Karachi Deputy Mayor Arshad Vohra told the workshop’s participants that the metropolis was already a member of the C40 Cities Climate Leadership Group, but no concrete measures had been taken for its implementation during the past decade.

Vohra said GHG emissions produced by different sectors should be measured to support informed decision-making. He agreed to setting up a task force at the Karachi Metropolitan Corporation (KMC) to help report and register the city’s climate change mitigation initiatives with the OPCC and the cCR.

Time to go green

Ali Dehlavi, the regional head for the WWF-P in Sindh and Balochistan, said Karachi’s citizens were facing large-scale environmental challenges, including energy crisis, industrial and household waste, scarcity of drinking water, lack of green spaces and uneven rainfall patterns.
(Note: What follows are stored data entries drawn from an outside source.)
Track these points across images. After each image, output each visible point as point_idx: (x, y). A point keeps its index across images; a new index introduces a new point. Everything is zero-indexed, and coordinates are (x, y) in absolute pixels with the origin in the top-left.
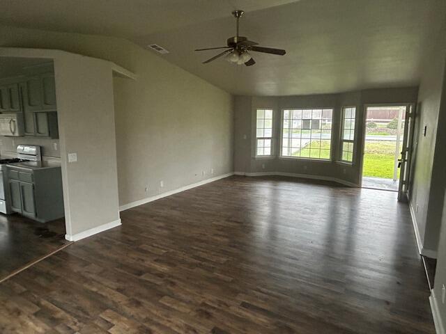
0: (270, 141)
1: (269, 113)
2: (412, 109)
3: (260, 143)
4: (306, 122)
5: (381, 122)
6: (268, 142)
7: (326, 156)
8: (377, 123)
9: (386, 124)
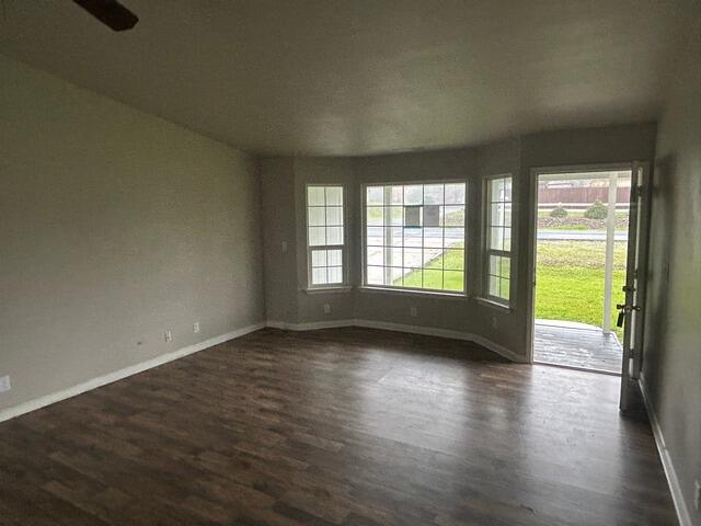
0: (339, 253)
1: (336, 194)
2: (643, 177)
3: (317, 258)
4: (411, 211)
5: (574, 207)
6: (336, 257)
7: (456, 284)
8: (568, 210)
9: (584, 211)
Dehlavi said that now was the right time for the metropolis to shift towards adopting green technologies that could help reduce GHG emissions.  

A universal threat

Pamela Cabacungan, project officer (mitigation) at the ICLEI-Local Governments for Sustainability Southeast Asia Secretariat and the workshop’s lead trainer, said climate change was not an isolated subject, as it affected productivity and functions of different sectors.

Pamela said one could not formulate actions until rudimentary data about climate change was collected, adding that for tackling climate change, Karachi should increase its share of renewable energy, promote sustainable public transportation, avoid deforestation and ensure efficient waste management among other measures.

The workshop’s participants also included officials of the KMC; the KE; the Karachi Water & Sewerage Board; Sindh’s planning & development, forest & wildlife, livestock & fisheries, energy, agriculture and research departments; the Civil Aviation Authority; the National Institute of Oceanography; the Sindh Solid Waste Management Board and the Sindh Environmental Protection Agency.